By Craig Regan
From the UK comes the revelation that 93 percent of businesses aren’t using online live chat to serve their customers. According to a media release, live chat is a tool to “help avoid call centre misunderstandings that arise from unintelligible accents”.
Putting aside (a.) news is what’s happening, not what isn’t and (b.) this nugget comes from a survey by a maker of – you guessed it – live chat software, it throws a light on the role of digital media in customer complaints.
I stumbled out of a peak-hour morning Sydney train late last week with a red paint smear on the back of my shirt after a close encounter with graffiti on a seat.
My first action was to vent on Facebook.
My next was to click a link sent by a responder to my rant.

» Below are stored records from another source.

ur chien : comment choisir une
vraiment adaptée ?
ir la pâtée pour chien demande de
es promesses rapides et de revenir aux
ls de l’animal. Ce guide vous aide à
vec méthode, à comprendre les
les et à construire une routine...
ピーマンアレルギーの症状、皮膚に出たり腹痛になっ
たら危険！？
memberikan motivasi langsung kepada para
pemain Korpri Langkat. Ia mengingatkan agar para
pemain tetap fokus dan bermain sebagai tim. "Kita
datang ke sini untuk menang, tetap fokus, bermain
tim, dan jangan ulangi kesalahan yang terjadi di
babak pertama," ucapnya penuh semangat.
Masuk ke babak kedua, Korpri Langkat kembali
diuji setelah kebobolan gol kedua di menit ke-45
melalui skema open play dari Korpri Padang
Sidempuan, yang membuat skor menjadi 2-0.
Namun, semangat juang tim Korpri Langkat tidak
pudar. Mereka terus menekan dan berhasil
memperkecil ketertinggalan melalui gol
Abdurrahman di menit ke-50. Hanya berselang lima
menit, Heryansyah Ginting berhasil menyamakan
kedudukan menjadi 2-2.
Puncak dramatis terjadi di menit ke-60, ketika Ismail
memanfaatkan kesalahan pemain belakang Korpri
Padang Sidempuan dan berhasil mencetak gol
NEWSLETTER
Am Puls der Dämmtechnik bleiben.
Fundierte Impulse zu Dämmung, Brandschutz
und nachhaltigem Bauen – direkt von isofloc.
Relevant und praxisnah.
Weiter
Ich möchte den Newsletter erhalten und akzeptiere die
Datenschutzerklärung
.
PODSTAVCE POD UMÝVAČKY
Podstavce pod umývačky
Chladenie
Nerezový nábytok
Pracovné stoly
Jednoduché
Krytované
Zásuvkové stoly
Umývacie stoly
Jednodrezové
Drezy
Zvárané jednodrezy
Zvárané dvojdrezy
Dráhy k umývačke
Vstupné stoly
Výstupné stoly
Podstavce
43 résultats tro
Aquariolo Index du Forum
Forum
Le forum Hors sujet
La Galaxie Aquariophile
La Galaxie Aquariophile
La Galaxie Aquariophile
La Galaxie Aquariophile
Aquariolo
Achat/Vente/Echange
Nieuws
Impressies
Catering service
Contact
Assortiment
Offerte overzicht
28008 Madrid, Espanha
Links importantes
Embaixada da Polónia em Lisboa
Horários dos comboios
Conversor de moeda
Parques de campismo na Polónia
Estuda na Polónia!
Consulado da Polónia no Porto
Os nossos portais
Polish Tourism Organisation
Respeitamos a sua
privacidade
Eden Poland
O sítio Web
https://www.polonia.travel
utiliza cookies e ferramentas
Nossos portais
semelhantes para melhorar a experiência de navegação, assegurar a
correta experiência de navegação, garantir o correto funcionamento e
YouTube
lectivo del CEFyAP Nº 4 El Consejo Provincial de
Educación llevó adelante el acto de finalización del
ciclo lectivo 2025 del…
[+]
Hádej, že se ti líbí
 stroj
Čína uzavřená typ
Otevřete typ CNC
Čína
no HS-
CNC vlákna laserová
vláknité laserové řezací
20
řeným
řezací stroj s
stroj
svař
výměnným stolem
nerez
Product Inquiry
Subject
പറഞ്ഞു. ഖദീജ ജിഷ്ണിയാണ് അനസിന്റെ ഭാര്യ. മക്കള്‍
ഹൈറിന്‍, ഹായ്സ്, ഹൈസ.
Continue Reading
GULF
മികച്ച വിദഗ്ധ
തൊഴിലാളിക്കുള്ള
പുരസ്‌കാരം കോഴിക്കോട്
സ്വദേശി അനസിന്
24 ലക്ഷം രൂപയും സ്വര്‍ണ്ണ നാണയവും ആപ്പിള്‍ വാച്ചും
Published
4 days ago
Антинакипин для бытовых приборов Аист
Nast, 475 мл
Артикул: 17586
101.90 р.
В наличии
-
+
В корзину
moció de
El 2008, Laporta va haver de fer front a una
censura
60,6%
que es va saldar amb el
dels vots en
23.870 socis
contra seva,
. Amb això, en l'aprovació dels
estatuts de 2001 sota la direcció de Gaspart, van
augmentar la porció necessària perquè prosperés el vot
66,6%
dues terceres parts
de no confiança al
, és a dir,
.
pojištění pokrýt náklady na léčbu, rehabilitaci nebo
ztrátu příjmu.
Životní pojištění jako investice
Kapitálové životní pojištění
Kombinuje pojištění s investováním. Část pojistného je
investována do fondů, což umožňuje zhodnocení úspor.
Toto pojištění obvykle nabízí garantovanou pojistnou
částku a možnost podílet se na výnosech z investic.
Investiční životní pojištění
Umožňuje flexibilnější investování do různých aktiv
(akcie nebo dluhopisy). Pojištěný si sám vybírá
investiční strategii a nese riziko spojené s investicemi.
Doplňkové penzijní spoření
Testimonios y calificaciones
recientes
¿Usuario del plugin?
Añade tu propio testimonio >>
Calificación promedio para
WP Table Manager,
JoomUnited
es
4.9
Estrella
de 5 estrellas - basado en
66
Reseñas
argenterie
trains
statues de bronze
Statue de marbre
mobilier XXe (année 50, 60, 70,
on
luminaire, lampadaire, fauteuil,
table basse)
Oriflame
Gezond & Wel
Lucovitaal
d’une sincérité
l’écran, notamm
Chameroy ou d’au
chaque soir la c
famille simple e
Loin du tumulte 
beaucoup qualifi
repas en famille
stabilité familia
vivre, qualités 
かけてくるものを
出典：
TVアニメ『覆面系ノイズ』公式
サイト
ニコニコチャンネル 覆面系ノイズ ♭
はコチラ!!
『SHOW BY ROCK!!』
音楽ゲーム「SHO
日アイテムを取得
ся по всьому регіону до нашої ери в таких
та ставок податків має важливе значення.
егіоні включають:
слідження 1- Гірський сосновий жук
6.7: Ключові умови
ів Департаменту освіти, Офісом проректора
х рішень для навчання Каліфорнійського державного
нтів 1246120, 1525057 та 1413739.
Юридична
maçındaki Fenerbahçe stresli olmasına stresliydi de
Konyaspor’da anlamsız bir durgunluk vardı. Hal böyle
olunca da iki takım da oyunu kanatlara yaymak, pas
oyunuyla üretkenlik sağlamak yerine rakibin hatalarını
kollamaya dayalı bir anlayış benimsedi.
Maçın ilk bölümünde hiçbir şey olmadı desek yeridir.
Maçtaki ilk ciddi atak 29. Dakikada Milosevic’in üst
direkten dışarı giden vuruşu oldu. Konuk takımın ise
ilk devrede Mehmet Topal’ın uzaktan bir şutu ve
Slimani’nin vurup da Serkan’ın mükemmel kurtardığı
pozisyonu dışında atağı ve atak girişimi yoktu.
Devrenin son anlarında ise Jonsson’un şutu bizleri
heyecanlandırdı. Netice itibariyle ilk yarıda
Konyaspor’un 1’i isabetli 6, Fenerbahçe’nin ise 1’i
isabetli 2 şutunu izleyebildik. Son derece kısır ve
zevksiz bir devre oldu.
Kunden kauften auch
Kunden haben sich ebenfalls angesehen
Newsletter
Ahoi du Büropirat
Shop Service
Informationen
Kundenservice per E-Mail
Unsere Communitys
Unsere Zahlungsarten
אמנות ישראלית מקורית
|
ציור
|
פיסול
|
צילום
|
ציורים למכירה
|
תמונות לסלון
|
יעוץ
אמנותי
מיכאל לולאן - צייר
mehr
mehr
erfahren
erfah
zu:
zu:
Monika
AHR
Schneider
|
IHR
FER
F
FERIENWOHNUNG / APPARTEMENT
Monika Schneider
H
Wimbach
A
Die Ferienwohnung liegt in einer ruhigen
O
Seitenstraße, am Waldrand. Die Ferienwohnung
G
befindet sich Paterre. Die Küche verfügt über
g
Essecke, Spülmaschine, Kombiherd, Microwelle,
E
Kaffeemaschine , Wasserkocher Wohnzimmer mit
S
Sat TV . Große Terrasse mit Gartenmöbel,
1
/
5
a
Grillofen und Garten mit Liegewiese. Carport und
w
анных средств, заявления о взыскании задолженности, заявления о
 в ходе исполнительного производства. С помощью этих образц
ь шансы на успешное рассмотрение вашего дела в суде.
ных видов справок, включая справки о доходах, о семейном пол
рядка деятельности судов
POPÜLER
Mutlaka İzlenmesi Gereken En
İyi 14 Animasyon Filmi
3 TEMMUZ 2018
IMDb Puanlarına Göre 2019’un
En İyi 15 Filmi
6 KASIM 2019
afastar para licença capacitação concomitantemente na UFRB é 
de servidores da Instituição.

This link takes you to the CityRail website. Is it surprising to find a dead page?
Google eventually found turned up a website complaint form and in surprisingly short time a classic “we care about you” holding response landed in the inbox, promising that someone would investigate.
Big bureaucracies operate in ponderous ways and I’m due a further reply on the Tuesday after Easter.
I do know the dry cleaning bill will be in the electronic mail that goes back.
There’s something satisfying about venting and the best service organisations know that most complaints can be defused by listening and showing empathy - even when there’s no concrete remedy in sight.
There are customer-facing organisations using digital media well and others using it appallingly.
Telstra is in the former category. Its use of Twitter to respond to customers is one of the more creative uses of the microblogging tool and it works because it’s direct and almost instantaneous. (Disclosure: Telstra is a Lighthouse client.)
Back to that UK survey and there was one useful kernel in a finding that 71 percent of people who’d emailed an organisation for service were waiting for a reply.
Talk about hanging on the telephone (apologies to Blondie – and the Nerves who were the other New York band that recorded it first.)
Why have an email address if it’s ignored? Answering the rhetorical question in the comments section is entirely voluntary but it seems like having a post office box that you never empty.